The alligator snapping turtle has an unusual way of attracting its prey. It has a unique pink wormlike structure on its tongue, which becomes bright pink when filled with blood. It will rest quietly on the bottom with its mouth agape. The turtle moves its underlying muscles to make the "lure" wriggle. Fish swimming between the sharp horny jaws to investigate are caught by a swift snap. As the turtle ages the lure darkens and may be of less importance to adults.

Habitat: Typically deep rivers and canals; also found in lakes and swamps. Especially located near deep running water and occasionally brackish water.
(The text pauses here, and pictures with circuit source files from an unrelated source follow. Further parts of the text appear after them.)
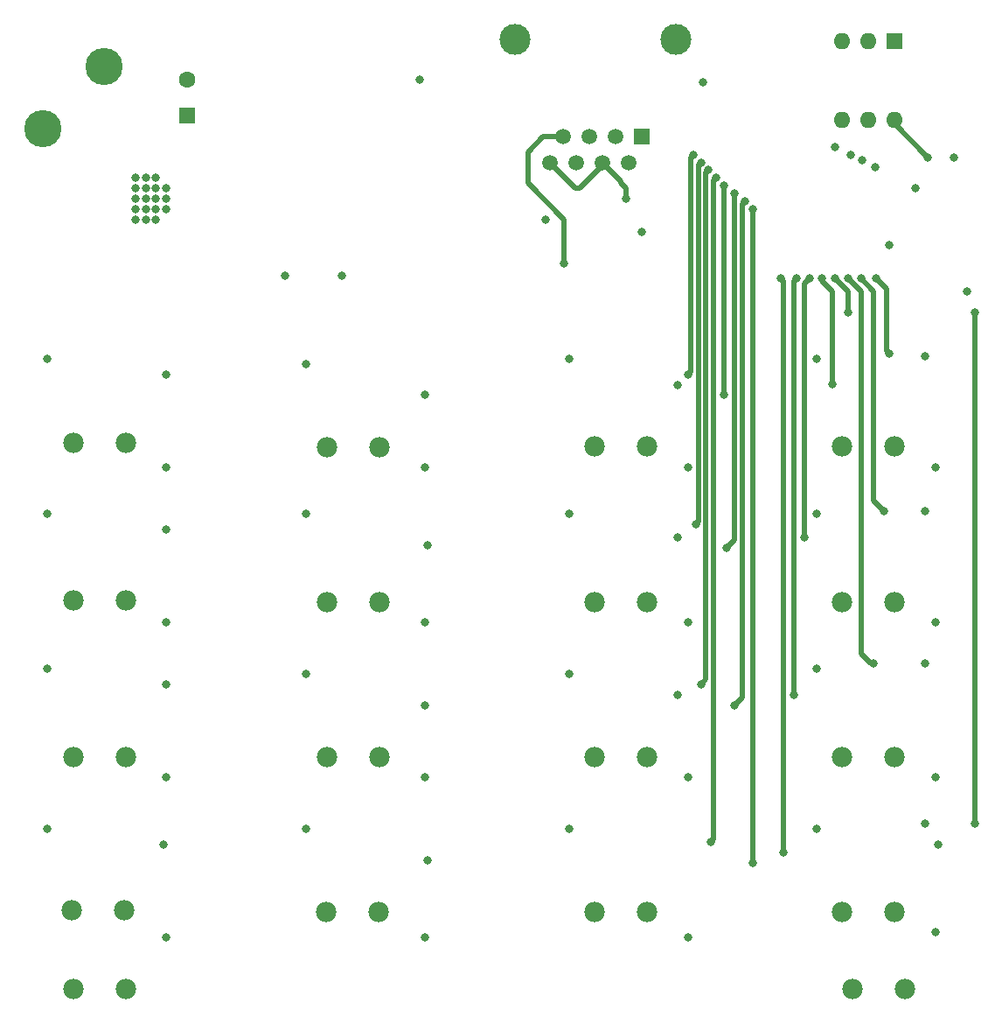
<source format=gbr>
G04 #@! TF.GenerationSoftware,KiCad,Pcbnew,(6.0.0)*
G04 #@! TF.CreationDate,2022-04-14T19:32:56-07:00*
G04 #@! TF.ProjectId,SolenoidController,536f6c65-6e6f-4696-9443-6f6e74726f6c,rev?*
G04 #@! TF.SameCoordinates,Original*
G04 #@! TF.FileFunction,Copper,L3,Inr*
G04 #@! TF.FilePolarity,Positive*
%FSLAX46Y46*%
G04 Gerber Fmt 4.6, Leading zero omitted, Abs format (unit mm)*
G04 Created by KiCad (PCBNEW (6.0.0)) date 2022-04-14 19:32:56*
%MOMM*%
%LPD*%
G01*
G04 APERTURE LIST*
G04 #@! TA.AperFunction,ComponentPad*
%ADD10C,1.980000*%
G04 #@! TD*
G04 #@! TA.AperFunction,ComponentPad*
%ADD11C,3.600000*%
G04 #@! TD*
G04 #@! TA.AperFunction,ComponentPad*
%ADD12R,1.600000X1.600000*%
G04 #@! TD*
G04 #@! TA.AperFunction,ComponentPad*
%ADD13C,1.600000*%
G04 #@! TD*
G04 #@! TA.AperFunction,ComponentPad*
%ADD14O,1.600000X1.600000*%
G04 #@! TD*
G04 #@! TA.AperFunction,ComponentPad*
%ADD15R,1.500000X1.500000*%
G04 #@! TD*
G04 #@! TA.AperFunction,ComponentPad*
%ADD16C,1.500000*%
G04 #@! TD*
G04 #@! TA.AperFunction,ComponentPad*
%ADD17C,3.000000*%
G04 #@! TD*
G04 #@! TA.AperFunction,ViaPad*
%ADD18C,0.800000*%
G04 #@! TD*
G04 #@! TA.AperFunction,Conductor*
%ADD19C,0.500000*%
G04 #@! TD*
G04 APERTURE END LIST*
D10*
X139540000Y-145500000D03*
X134460000Y-145500000D03*
X58793000Y-137867000D03*
X63873000Y-137867000D03*
X64040000Y-123000000D03*
X58960000Y-123000000D03*
X58960000Y-107895000D03*
X64040000Y-107895000D03*
X64040000Y-92655000D03*
X58960000Y-92655000D03*
X88540000Y-138000000D03*
X83460000Y-138000000D03*
X88630000Y-123000000D03*
X83550000Y-123000000D03*
X83550000Y-108000000D03*
X88630000Y-108000000D03*
X88630000Y-93020000D03*
X83550000Y-93020000D03*
X109460000Y-138000000D03*
X114540000Y-138000000D03*
X114540000Y-123000000D03*
X109460000Y-123000000D03*
X109460000Y-108000000D03*
X114540000Y-108000000D03*
X109460000Y-93000000D03*
X114540000Y-93000000D03*
X133460000Y-138000000D03*
X138540000Y-138000000D03*
X133460000Y-123000000D03*
X138540000Y-123000000D03*
X133460000Y-108000000D03*
X138540000Y-108000000D03*
X58960000Y-145500000D03*
X64040000Y-145500000D03*
X133460000Y-93000000D03*
X138540000Y-93000000D03*
D11*
X56000000Y-62230000D03*
X62000000Y-56230000D03*
D12*
X70000000Y-61000000D03*
D13*
X70000000Y-57500000D03*
D12*
X138500000Y-53750000D03*
D14*
X135960000Y-53750000D03*
X133420000Y-53750000D03*
X133420000Y-61370000D03*
X135960000Y-61370000D03*
X138500000Y-61370000D03*
D15*
X114000000Y-63000000D03*
D16*
X112730000Y-65540000D03*
X111460000Y-63000000D03*
X110190000Y-65540000D03*
X108920000Y-63000000D03*
X107650000Y-65540000D03*
X106380000Y-63000000D03*
X105110000Y-65540000D03*
D17*
X117325000Y-53600000D03*
X101785000Y-53600000D03*
D18*
X112500000Y-69000000D03*
X138000000Y-73500000D03*
X106500000Y-75250000D03*
X85000000Y-76500000D03*
X140500000Y-68000000D03*
X145500000Y-78000000D03*
X93000000Y-95000000D03*
X81500000Y-115000000D03*
X65000000Y-71000000D03*
X67000000Y-71000000D03*
X66000000Y-71000000D03*
X107000000Y-84500000D03*
X118500000Y-95000000D03*
X79500000Y-76500000D03*
X131000000Y-114500000D03*
X56500000Y-130000000D03*
X66000000Y-69000000D03*
X56500000Y-114500000D03*
X56500000Y-84500000D03*
X107000000Y-130000000D03*
X67000000Y-69000000D03*
X142500000Y-95000000D03*
X93000000Y-125000000D03*
X93000000Y-110000000D03*
X67000000Y-68000000D03*
X56500000Y-99500000D03*
X142500000Y-110000000D03*
X93000000Y-140500000D03*
X66000000Y-68000000D03*
X66000000Y-67000000D03*
X68000000Y-68000000D03*
X131000000Y-84500000D03*
X118500000Y-140500000D03*
X68000000Y-95000000D03*
X65000000Y-68000000D03*
X131000000Y-130000000D03*
X118500000Y-125000000D03*
X131000000Y-99500000D03*
X81500000Y-99500000D03*
X68000000Y-69000000D03*
X65000000Y-69000000D03*
X81500000Y-85000000D03*
X65000000Y-67000000D03*
X92500000Y-57500000D03*
X68000000Y-125000000D03*
X66000000Y-70000000D03*
X107000000Y-99500000D03*
X68000000Y-110000000D03*
X68000000Y-70000000D03*
X67000000Y-67000000D03*
X81500000Y-130000000D03*
X68000000Y-140500000D03*
X120000000Y-57750000D03*
X107000000Y-115000000D03*
X142500000Y-140000000D03*
X65000000Y-70000000D03*
X118500000Y-110000000D03*
X67000000Y-70000000D03*
X142500000Y-125000000D03*
X114000000Y-72250000D03*
X104750000Y-71000000D03*
X144250000Y-65000000D03*
X141750000Y-65000000D03*
X121250000Y-67000000D03*
X67750000Y-131500000D03*
X136635000Y-66000000D03*
X120750000Y-131250000D03*
X135365000Y-65250000D03*
X120500000Y-66250000D03*
X119750000Y-116000000D03*
X68000000Y-116000000D03*
X134250000Y-64750000D03*
X119750000Y-65500000D03*
X119250000Y-100500000D03*
X68000000Y-101000000D03*
X68000000Y-86000000D03*
X118500000Y-86000000D03*
X132750000Y-64000000D03*
X119000000Y-64750000D03*
X93250000Y-133000000D03*
X124750000Y-70000000D03*
X124750000Y-133250000D03*
X124000000Y-69250000D03*
X93000000Y-118000000D03*
X123000000Y-118000000D03*
X123000000Y-68500000D03*
X122250000Y-102750000D03*
X93250000Y-102500000D03*
X122000000Y-88000000D03*
X122000000Y-67750000D03*
X93000000Y-88000000D03*
X127500000Y-76750000D03*
X127750000Y-132250000D03*
X129000000Y-76750000D03*
X117500000Y-117000000D03*
X128750000Y-117000000D03*
X117500000Y-101750000D03*
X129750000Y-101750000D03*
X130250000Y-76750000D03*
X117510000Y-87010000D03*
X131500000Y-76750000D03*
X132500000Y-87000000D03*
X141500000Y-129500000D03*
X142750000Y-131500000D03*
X146250000Y-80000000D03*
X132750000Y-76750000D03*
X134000000Y-80000000D03*
X146250000Y-129500000D03*
X136500000Y-114000000D03*
X141500000Y-114000000D03*
X134000000Y-76750000D03*
X135250000Y-76750000D03*
X141500000Y-99250000D03*
X137500000Y-99250000D03*
X138000000Y-84000000D03*
X141500000Y-84250000D03*
X136750000Y-76750000D03*
D19*
X112000000Y-67500000D02*
X112000000Y-67350000D01*
X110190000Y-65540000D02*
X110190000Y-65810000D01*
X112000000Y-67350000D02*
X110190000Y-65540000D01*
X108000000Y-68000000D02*
X107570000Y-68000000D01*
X112500000Y-68000000D02*
X112000000Y-67500000D01*
X107570000Y-68000000D02*
X105110000Y-65540000D01*
X110190000Y-65810000D02*
X108000000Y-68000000D01*
X112500000Y-69000000D02*
X112500000Y-68000000D01*
X103000000Y-64500000D02*
X104500000Y-63000000D01*
X104500000Y-63000000D02*
X106380000Y-63000000D01*
X106500000Y-71000000D02*
X103000000Y-67500000D01*
X106500000Y-75250000D02*
X106500000Y-71000000D01*
X103000000Y-67500000D02*
X103000000Y-64500000D01*
X138500000Y-61750000D02*
X141750000Y-65000000D01*
X138500000Y-61370000D02*
X138500000Y-61750000D01*
X120750000Y-131250000D02*
X121000000Y-131000000D01*
X121000000Y-131000000D02*
X121000000Y-67250000D01*
X121000000Y-67250000D02*
X121250000Y-67000000D01*
X120250000Y-66500000D02*
X120250000Y-115500000D01*
X120500000Y-66250000D02*
X120250000Y-66500000D01*
X120250000Y-115500000D02*
X119750000Y-116000000D01*
X119500000Y-65750000D02*
X119750000Y-65500000D01*
X119250000Y-100500000D02*
X119500000Y-100250000D01*
X119500000Y-100250000D02*
X119500000Y-65750000D01*
X119000000Y-64750000D02*
X118750000Y-65000000D01*
X118750000Y-85750000D02*
X118500000Y-86000000D01*
X118750000Y-65000000D02*
X118750000Y-85750000D01*
X124750000Y-118000000D02*
X124750000Y-70000000D01*
X124750000Y-133250000D02*
X124750000Y-118000000D01*
X123750000Y-69500000D02*
X124000000Y-69250000D01*
X123000000Y-118000000D02*
X123750000Y-117250000D01*
X123750000Y-117250000D02*
X123750000Y-69500000D01*
X123000000Y-102000000D02*
X123000000Y-68500000D01*
X122250000Y-102750000D02*
X123000000Y-102000000D01*
X122000000Y-67750000D02*
X122000000Y-88000000D01*
X127750000Y-132250000D02*
X127750000Y-77000000D01*
X127750000Y-77000000D02*
X127500000Y-76750000D01*
X129000000Y-76750000D02*
X128750000Y-77000000D01*
X128750000Y-77000000D02*
X128750000Y-117000000D01*
X129750000Y-77250000D02*
X130250000Y-76750000D01*
X129750000Y-101750000D02*
X129750000Y-77250000D01*
X131500000Y-77000000D02*
X131500000Y-76750000D01*
X132500000Y-87000000D02*
X132500000Y-78000000D01*
X132500000Y-78000000D02*
X131500000Y-77000000D01*
X146250000Y-129500000D02*
X146250000Y-80000000D01*
X134000000Y-80000000D02*
X134000000Y-78000000D01*
X134000000Y-78000000D02*
X132750000Y-76750000D01*
X134000000Y-76750000D02*
X135250000Y-78000000D01*
X136250000Y-114000000D02*
X136500000Y-114000000D01*
X135250000Y-78000000D02*
X135250000Y-113000000D01*
X135250000Y-113000000D02*
X136250000Y-114000000D01*
X136500000Y-98250000D02*
X136500000Y-78000000D01*
X137500000Y-99250000D02*
X136500000Y-98250000D01*
X136500000Y-78000000D02*
X135250000Y-76750000D01*
X138000000Y-84000000D02*
X137750000Y-83750000D01*
X137750000Y-83750000D02*
X137750000Y-77750000D01*
X137750000Y-77750000D02*
X136750000Y-76750000D01*
M02*

</source>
Diet: Fish, snails, mussels. Stalks anything it can capture and swallow, including other turtles. Also scavenges and feed upon carrion.
Status: Vulnerable (IUCN)
Approximate Dimensions of Adult: Length: 28 inches/head's maximum width 9 inches
Weight: up to 200 lbs.
Carapace: up to 28 inches
Lifespan: 60 years in captivity
Reproduction & Offspring: Breeding: February to April. Mates underwater. Lays one clutch of 10-40 spherical eggs in flask-shaped earthen cavity a short distance from water's edge from April to June. Incubation takes 11½ -16 weeks.